Video: The Spider-Man of Window Cleaners Comes to Tribeca

High above North Moore Street, window cleaner Chris Taylor turns upside to get his squeegee just where he wants it on the Greenwich Hotel. Photo: Carl Glassman/Tribeca Trib

Posted
Aug. 31, 2015

Casually swinging in wide arcs around and above the corner of North Moore and Greenwich Streets, Chris Taylor was getting ready to land. Flying, Superman-like, to a second-floor ledge, the window cleaner manipulated his ropes, then dropped to the sidewalk and disappeared into the building.

“That’s no way to earn a buck!” said a passerby who had been watching Taylor’s seeming daring moves, suspended from the roof of Tribeca’s Greenwich Hotel.

But for Taylor, 40, rapelling buildings as high as 60 stories and getting his squeegee into hard-to-reach spots—even if it means flipping upside down in mid-air and slinging his body every which way to do it—has been providing him with a living, and fun, for 20 years.

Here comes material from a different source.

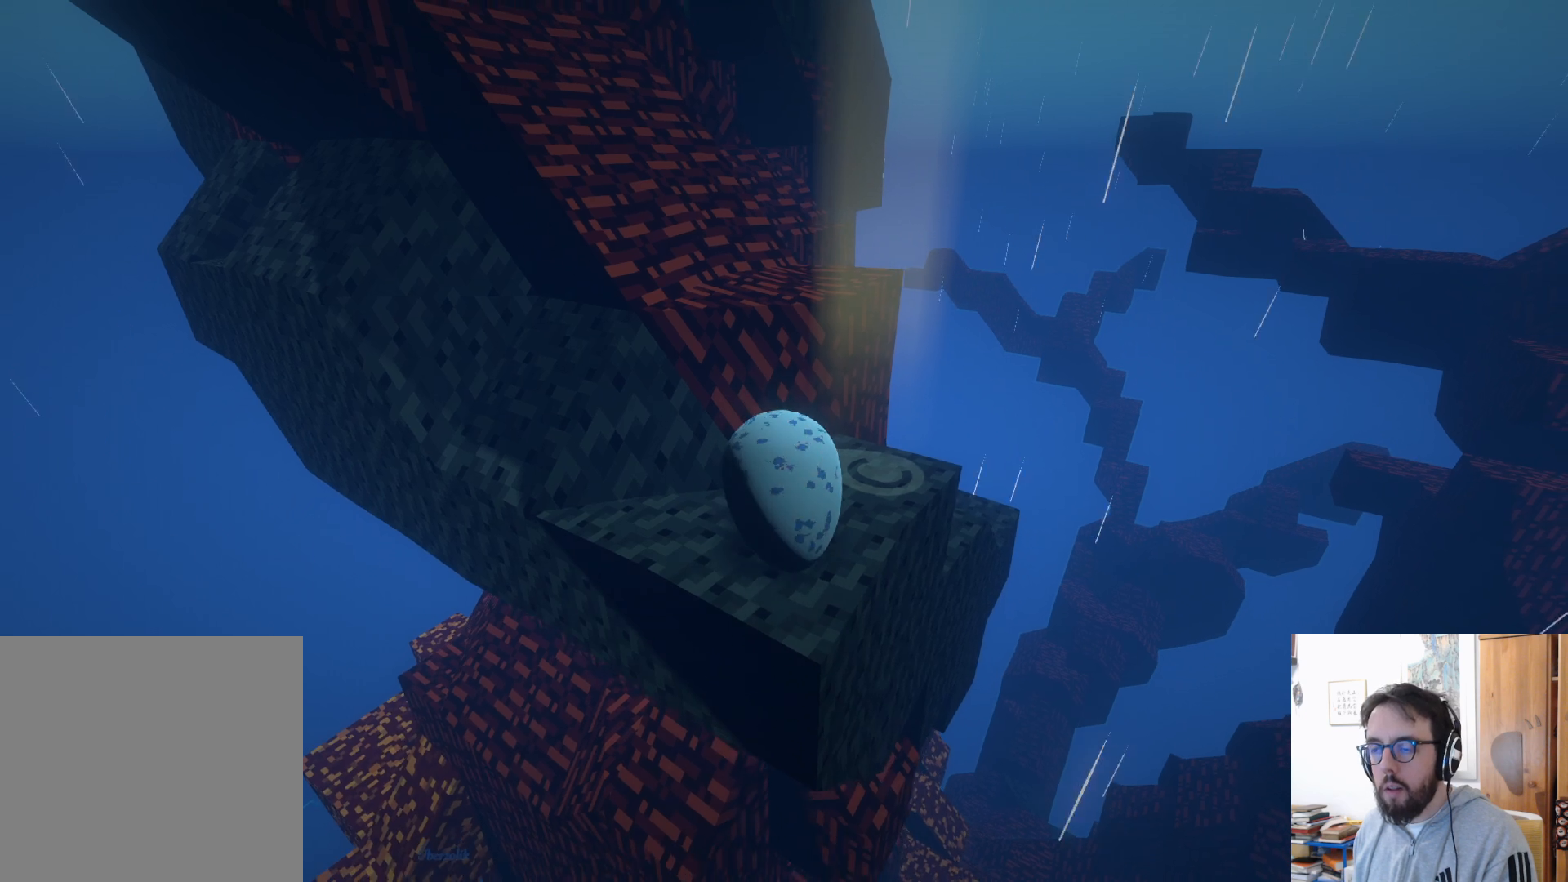
{"buttons": [], "left_stick": "up-left", "right_stick": "center", "events": [[33, "left_stick", "up-right"], [150, "left_stick", "up"], [267, "left_stick", "up-left"]]}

“The difference between me and other window cleaners is I actually enjoy my job,” said Taylor, who began his career as a teenager, working for his uncle in Mississippi.

Taylor, who is employed by Aerial Cleaning Co., said he’s always been “a rope person.”

“When I was younger and I’d get in trouble my dad would send me to Army boot camp. I was pretty good with the ropes and still am.”

His “fun jobs,” he said, have been in Seattle where he worked for 10 years. There, the sky’s the limit on how high cleaners can work perched on narrow seats attached to freely hanging ropes. In New York City, Taylor said, windows above 75 feet must be reached by scaffold.

Even from those 50- and 60-story buildings, he said, he has no fear. If the rope from his harness fails, there is an independent safety line. And the ropes, he noted, are tested for up to 10,000 pounds.

“So a car would pretty much have to drag me off the building,” he said with a wide smile.

While few people would have the nerve or skill to do Taylor’s job, many could appreciate the benefits.

“I love the freedom of hanging in the air without having to really deal with people,” he said, “to take my time and enjoy the weather.”